Work task 1: Translate this sentence from the commercial loan market overview into Spanish: "Many lenders now require trailing 12-month DSCR using actual historical NOI."
Work task 2: Return, word for word, the stretch of the commercial loan market overview from "Banks are pricing" through "at a non-bank.".

Exercise text:
----

Market Overview: Current Rates and Terms
The Federal Funds Rate target sits at 4.0-4.25% as of March 2026. The 10-Year Treasury is at 3.8-4.0%, and SOFR (Secured Overnight Financing Rate) is at 4.25-4.35%.
Banks are pricing aggressively to maintain market share, with spread compression from 2024 continuing. A quality deal with $2-3M LTV and 1.35x DSCR can hit 6.5-7.0% at a bank or 7.5-8.0% at a non-bank.
Loan Structure Components
Loan-to-Value limits vary by structure. Fixed rate loans go up to 70-75% with conservative approval at 65%. Floating rate loans max at 65-70% with 60% for conservative approval. SBA 504 loans reach 90% (including 10% equity from SBA) with 85% conservative. Conduit or CMBS loans max at 75-80% with 70-75% conservative. Bridge or transitional loans go up to 70-80% with 65-70% conservative.
Debt Service Coverage Ratio minimums also vary. Banks require 1.20-1.35x minimum DSCR with 1.25-1.30x being competitive for fast approval. Non-banks require 1.15-1.30x minimum with 1.20x competitive. SBA 504 requires 1.25-1.50x minimum with 1.30-1.40x competitive. CMBS requires 1.25-1.40x with 1.30x competitive. Hard money requires only 1.10-1.20x with 1.15x competitive. Many lenders now require trailing 12-month DSCR using actual historical NOI. Pro forma DSCR gets you in the door, but underwriting uses actuals for approval.
Fixed Rate vs. Floating Rate: The 2025-2026 Calculus
Fixed-rate loans typically have 5-10 year terms at 6.5-7.5% for banks or 7.5-8.5% for non-banks. Prepayment options vary from 10-year yield maintenance to allowing prepay after 3-5 years with penalties. Fixed rates provide certainty with your debt service locked in and refinancing risk pushed 10 years out.

----

Given data:
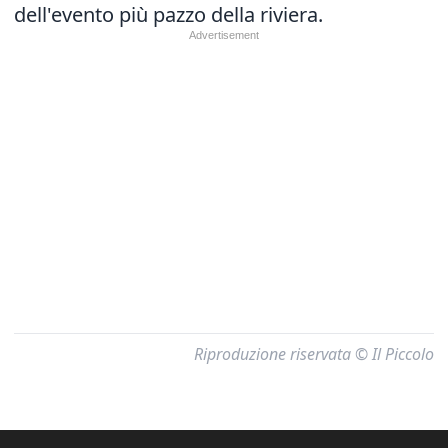
dell'evento più pazzo della riviera.
Riproduzione riservata © Il Piccolo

----

Answer 1: Muchos prestamistas ahora exigen un DSCR de los últimos 12 meses basado en el NOI histórico real.

Answer 2:
Banks are pricing aggressively to maintain market share, with spread compression from 2024 continuing. A quality deal with $2-3M LTV and 1.35x DSCR can hit 6.5-7.0% at a bank or 7.5-8.0% at a non-bank.